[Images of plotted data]
==*==
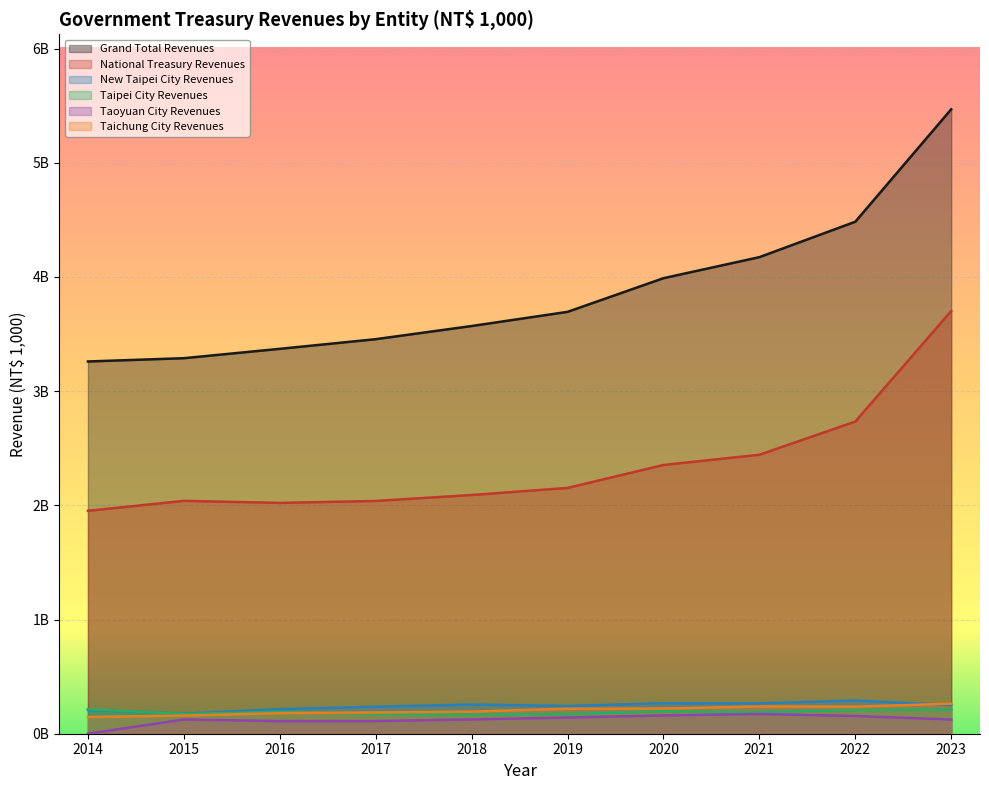

Reading right to left, what are all the values shown in this chart?

Grand Total Revenues: 2023=5468862793	2022=4484039569	2021=4173705849	2020=3989494447	2019=3694633910	2018=3570551780	2017=3455344606	2016=3370784320	2015=3288792039	2014=3260091222
National Treasury Revenues: 2023=3701956858	2022=2733882409	2021=2443208205	2020=2353406999	2019=2152641009	2018=2090636268	2017=2038437309	2016=2021510920	2015=2039476108	2014=1952052785
New Taipei City Revenues: 2023=250627009	2022=290807945	2021=265837693	2020=266242543	2019=243240953	2018=255882354	2017=236729765	2016=214916338	2015=176202553	2014=208179682
Taipei City Revenues: 2023=211741575	2022=207251051	2021=188852535	2020=197118449	2019=171210241	2018=167099374	2017=172796438	2016=192550316	2015=172778273	2014=214643384
Taoyuan City Revenues: 2023=123876112	2022=155256992	2021=173088784	2020=160185021	2019=142006416	2018=124834600	2017=110716381	2016=110209723	2015=124656727	2014=0
Taichung City Revenues: 2023=263094855	2022=237075593	2021=239023890	2020=220530583	2019=218573237	2018=193471729	2017=186177344	2016=180120164	2015=159009374	2014=146402816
==*==
Problem to work on: Count the lines above that contain the string "Taipei", matching case exactly, and give only the number.

Answer section: 2